En fonction de la taille du corridor, on va toucher plus ou moins d’espèces et pas les mêmes (une haie de jardin est bien différente d’une haie agricole de plusieurs km et d’essences différentes). Donc la commune a un rôle via son PLU (dans le zonage et dans le règlement) mais l’habitant ou l’agriculteur est responsable de sa propriété et de son aménagement (par exemple, en mettant une clôture autour de son jardin, le propriétaire va empêcher un hérisson de circuler entre deux jardins. Heureusement à toutes les échelles, des solutions existent comme par exemple ce dispositif original et efficace pour le passage de la petite faune des jardins).

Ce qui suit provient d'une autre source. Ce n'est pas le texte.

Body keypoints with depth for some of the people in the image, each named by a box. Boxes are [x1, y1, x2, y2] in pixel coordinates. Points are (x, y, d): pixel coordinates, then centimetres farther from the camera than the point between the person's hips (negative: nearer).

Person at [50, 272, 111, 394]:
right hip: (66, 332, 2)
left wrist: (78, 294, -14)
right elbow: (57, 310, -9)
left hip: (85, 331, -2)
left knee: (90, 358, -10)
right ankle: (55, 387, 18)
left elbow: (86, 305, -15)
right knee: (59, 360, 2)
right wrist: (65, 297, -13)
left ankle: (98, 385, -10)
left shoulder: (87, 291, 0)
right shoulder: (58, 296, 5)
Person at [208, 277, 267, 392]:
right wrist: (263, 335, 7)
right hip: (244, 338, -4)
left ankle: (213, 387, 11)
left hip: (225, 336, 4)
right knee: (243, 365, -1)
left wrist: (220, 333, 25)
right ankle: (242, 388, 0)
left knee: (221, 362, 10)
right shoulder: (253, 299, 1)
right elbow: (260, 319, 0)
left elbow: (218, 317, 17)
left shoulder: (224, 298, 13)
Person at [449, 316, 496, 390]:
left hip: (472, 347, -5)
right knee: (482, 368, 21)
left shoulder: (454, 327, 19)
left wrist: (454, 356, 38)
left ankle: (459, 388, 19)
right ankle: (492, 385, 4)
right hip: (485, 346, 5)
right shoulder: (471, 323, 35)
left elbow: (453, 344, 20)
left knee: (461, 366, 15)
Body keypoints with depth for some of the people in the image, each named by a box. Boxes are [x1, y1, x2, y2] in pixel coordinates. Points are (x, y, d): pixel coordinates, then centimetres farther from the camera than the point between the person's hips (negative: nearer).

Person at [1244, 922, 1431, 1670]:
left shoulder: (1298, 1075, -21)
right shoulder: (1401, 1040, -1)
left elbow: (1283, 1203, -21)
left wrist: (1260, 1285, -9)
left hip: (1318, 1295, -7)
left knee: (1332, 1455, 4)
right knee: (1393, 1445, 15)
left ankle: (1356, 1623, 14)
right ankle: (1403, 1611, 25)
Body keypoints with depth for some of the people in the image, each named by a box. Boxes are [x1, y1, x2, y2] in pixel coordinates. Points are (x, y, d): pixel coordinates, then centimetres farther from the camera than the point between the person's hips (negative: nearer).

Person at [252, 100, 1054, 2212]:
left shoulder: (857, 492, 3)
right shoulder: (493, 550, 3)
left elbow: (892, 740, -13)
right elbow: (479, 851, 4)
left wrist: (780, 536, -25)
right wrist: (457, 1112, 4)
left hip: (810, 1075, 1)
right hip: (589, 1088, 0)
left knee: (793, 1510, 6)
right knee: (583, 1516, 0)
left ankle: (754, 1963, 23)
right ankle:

De plus, le citoyen a un rôle informatif. Il se doit d’informer les responsables du projet, les élus locaux ou les associations de protection de la biodiversité s’il observe une destruction d’un corridor de part ce projet.
Concrètement à quoi sert la trame verte et bleue en Isère ?
Ça ne « sert » pas, c’est indispensable car sans la trame verte et bleue, il n’y a plus d’échanges, donc d’espèces, donc de biodiversité : les populations s’amoindrissent et l’Homme en pâti forcement à la fin.
Merci beaucoup pour cet échange et ces informations très concrètes et simples à comprendre.